(Exercises to complete):
1. Reproduce the portion of the excerpt on State Enterprises that starts at "Does the ‘fit" and ends at "the governance model.".
2. Answer these questions using the excerpt on State Enterprises:
(a) Who has been sworn in to replace Mary King?
(b) Which commission does the writer trust will give proper attention to these episodes?
(c) On what terms can State Enterprises borrow?
START Excerpt provided
As I write this, we are informed that Dr Tewarie has been sworn in, to replace Mary King.

To be perfectly clear, I am making no allegation of theft against Mayers, Assam or Dr. Tewarie.

Does the ‘fit and proper’ criteria apply to these CLF chiefs?  Should those criteria apply to the holders of high office in our country?  What do you think?

We need new politics like no time before in our country, but that must involve new thinking.  The State must behave in an exemplary fashion if we are to uplift ourselves without civil disturbance and unnecessary confusion.  The State needs to set the standard.

I trust that the Colman Commission will give the proper attention to these episodes.

State Enterprises and Public Procurement

procurement cycleState Enterprises were created to enhance the pace and quality of Public Procurement, yet they are now the scene of the most bedeviling paradoxes in the entire system of public administration.

Some of the key procurement issues which arise in this arena flow directly from the split character of the governance model.

The basic rationale for the existence of State Enterprises is they can be more effective because they are not bound by the strict rules which control the conventional civil service.  The absence of those rules is supposed to allow more latitude in terms of hiring, borrowing and contracting.  State Enterprises can hire professional staff at market rates, enter complex commercial arrangements and borrow on commercial terms, all of which should amount to significant improvements in public services.
END Excerpt provided
START Record extracts
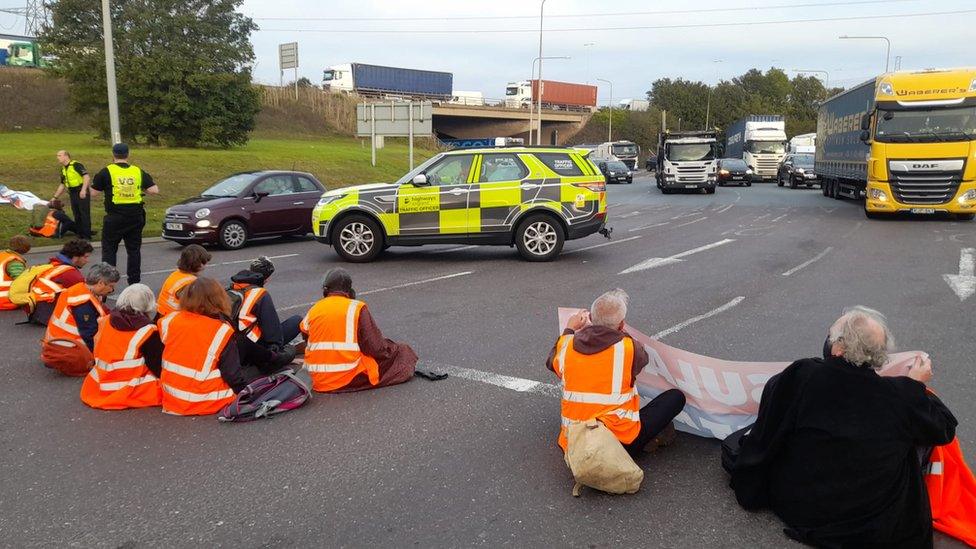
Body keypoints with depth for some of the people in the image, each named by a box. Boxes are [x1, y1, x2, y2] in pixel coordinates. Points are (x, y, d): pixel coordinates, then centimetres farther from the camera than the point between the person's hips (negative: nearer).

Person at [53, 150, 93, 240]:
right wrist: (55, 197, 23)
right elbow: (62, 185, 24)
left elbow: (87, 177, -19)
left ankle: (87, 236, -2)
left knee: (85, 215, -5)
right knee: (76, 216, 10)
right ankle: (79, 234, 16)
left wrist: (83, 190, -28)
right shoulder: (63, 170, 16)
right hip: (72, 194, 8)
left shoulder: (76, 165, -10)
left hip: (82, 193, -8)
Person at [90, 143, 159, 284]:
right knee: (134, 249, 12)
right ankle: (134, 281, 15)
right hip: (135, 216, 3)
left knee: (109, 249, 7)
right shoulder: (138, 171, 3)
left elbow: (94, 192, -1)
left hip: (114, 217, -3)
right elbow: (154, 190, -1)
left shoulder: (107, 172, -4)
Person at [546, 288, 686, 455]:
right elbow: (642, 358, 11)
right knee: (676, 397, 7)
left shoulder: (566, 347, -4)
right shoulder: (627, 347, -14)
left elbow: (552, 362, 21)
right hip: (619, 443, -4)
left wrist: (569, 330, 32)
END Record extracts
(Results by task):
1.
Does the ‘fit and proper’ criteria apply to these CLF chiefs?  Should those criteria apply to the holders of high office in our country?  What do you think?

We need new politics like no time before in our country, but that must involve new thinking.  The State must behave in an exemplary fashion if we are to uplift ourselves without civil disturbance and unnecessary confusion.  The State needs to set the standard.

I trust that the Colman Commission will give the proper attention to these episodes.

State Enterprises and Public Procurement

procurement cycleState Enterprises were created to enhance the pace and quality of Public Procurement, yet they are now the scene of the most bedeviling paradoxes in the entire system of public administration.

Some of the key procurement issues which arise in this arena flow directly from the split character of the governance model.

2.
(a) Dr Tewarie
(b) The Colman Commission
(c) On commercial terms